The number one challenge of holidaying in the UK is the weather but the Cairngorms in Scotland had been good to us on our first visit. Would be lucky a second time?
Stepping off our dinky British Airways Embraer 170 at Aberdeen, to the soundtrack of helicopters heading for the oil rigs, the drizzle was falling, the sky a dull slate grey. And it was cold.
With more rain threatening and a day to fill, we decided to spend a few hours nosing around a Scottish castle – just as we’d done when the rain fell last time we were north of the border. Back then we’d sheltered from the downpours in the delightful Craigievar Castle.
This time we plumped for Brodie Castle in Moray, about a two-hour drive from the airport and just a few miles from the coastline of the famous Moray Firth.
With our new sat-nav to guide us, we slogged up the A96 through downpours, light showers, mist and all-too-rare dry spells. The low cloud meant that we had little chance to appreciate the countryside but, through the murk, we caught sight of green hills and valleys, forests and marching electricity pylons. Occasionally, atop a hill, we spotted graceful wind turbines turning in the breeze.
Surprisingly, the road steered clear of most of the region’s towns and villages. Elgin was one of few notable exceptions and it brought back memories of our last trip to Scotland – of streets lined with austere, sometimes pompous granite buildings.
Brodie Castle appeared through the rain surrounded by romantically landscaped grounds full of trees, looking a little dour. We recharged our batteries with lunch in the tea room and found that the house was surprisingly busy with visitors, even on a dreary weekday.
Our knowledgeable and witty volunteer guide Ian showed us round the property, a typical laird’s country house.
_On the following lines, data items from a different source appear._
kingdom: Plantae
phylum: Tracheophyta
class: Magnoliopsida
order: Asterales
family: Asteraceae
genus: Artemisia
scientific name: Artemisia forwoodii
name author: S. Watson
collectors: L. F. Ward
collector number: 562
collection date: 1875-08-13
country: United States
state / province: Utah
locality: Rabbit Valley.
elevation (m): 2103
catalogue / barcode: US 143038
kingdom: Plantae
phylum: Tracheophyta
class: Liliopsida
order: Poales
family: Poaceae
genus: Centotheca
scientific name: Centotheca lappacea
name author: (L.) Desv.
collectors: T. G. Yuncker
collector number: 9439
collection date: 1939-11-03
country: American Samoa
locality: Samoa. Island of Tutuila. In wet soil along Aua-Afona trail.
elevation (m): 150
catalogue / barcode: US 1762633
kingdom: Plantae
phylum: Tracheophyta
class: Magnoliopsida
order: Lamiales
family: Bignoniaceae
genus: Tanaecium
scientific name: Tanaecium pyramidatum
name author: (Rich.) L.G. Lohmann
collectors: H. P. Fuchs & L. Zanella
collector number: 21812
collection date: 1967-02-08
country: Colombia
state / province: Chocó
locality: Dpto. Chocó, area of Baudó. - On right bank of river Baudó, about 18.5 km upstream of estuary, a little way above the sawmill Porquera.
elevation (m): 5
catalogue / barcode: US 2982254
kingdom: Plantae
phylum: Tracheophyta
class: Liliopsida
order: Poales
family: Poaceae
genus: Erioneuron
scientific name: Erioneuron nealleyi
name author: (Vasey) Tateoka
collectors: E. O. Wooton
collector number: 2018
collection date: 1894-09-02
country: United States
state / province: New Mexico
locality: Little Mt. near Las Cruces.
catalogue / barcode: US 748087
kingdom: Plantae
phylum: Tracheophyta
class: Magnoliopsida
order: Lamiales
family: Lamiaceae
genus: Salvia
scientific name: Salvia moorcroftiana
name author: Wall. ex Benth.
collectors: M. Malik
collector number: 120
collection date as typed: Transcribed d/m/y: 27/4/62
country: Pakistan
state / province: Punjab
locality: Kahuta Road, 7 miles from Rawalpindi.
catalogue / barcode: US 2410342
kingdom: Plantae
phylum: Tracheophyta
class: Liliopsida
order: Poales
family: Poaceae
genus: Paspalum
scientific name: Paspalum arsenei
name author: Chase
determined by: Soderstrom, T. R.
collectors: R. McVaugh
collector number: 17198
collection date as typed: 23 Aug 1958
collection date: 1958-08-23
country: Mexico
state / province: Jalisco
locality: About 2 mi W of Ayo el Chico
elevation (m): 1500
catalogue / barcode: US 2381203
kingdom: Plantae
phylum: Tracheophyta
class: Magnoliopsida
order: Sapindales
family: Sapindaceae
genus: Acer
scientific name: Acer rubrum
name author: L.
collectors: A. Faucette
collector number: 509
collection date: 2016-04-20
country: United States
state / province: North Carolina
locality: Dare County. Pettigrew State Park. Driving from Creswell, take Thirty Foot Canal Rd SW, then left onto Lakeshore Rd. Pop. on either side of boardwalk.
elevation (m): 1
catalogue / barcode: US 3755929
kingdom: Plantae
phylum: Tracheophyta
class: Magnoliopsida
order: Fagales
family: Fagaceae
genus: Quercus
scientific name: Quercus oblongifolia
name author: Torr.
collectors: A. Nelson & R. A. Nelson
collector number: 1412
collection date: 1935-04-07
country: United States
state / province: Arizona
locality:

The oldest parts of it date from the 16th century, when it was built in a traditional Scottish Z shape, but the centuries that followed saw a number of major extensions.
The castle was the home of the head of Clan Brodie until the late 20th century, when inheritance taxes and the costs of running the estate saw it handed over to the National Trust for Scotland (to the dismay of subsequent generations it should be added).
A large collection of the family’s possessions and heirlooms remained behind, helping to give the place a truly homely feel. The 19th century library (with an original letter from Robert the Bruce on display) and the light and airy drawing room, in particular, had the feel of rooms that were ready and waiting to welcome the laird back home.
The dining room was somewhat gloomier, with a heavy plaster ceiling made out to look like wood. In fact, so heavy did it appear that it felt like it was ready to drop on top of us. The oldest parts of the building, complete with obligatory spiral staircase, were much more modest, at least in size. The expensive paintings, dinner sets and other objects made up for the scale.
Sadly, with the rain falling, we were unable to explore the grounds. So we jumped in the car and drove off to our hotel.
We motored south, into the Cairngorms National Park, at first through barren, moon-like landscapes of heather and scrub. Cloud hung low again, muting the views.
We drove through Grantown-on-Spey, a small town a few miles from our destination at the village of Dulnain Bridge, the Tigh na Sgiath Country House Hotel. This beautiful old house, built in 1902, looked stunning in its grounds, as befits a house built by an old shipping grandee and subsequently the country home of the Lipton tea and Hartley jam families.
Owner Iain provided a warm welcome, a complimentary sherry and a quick tour of our beautiful room, a traditional bedroom and a huge, modern and luxurious bathroom. It was all quite charming, peaceful and a million miles away from the chain hotels.
A few hours later we were sitting down to our meal in the restaurant. This was fine dining, me with duck, Graham with pork, plus four other courses. It was excellent stuff and the white wine flowed. Our dining companions were a French family, an elderly English couple and a foursome from the West Midlands.
We played Scrabble later with another bottle of wine for company. Because Dulnain Bridge isn’t exactly party central in the highlands.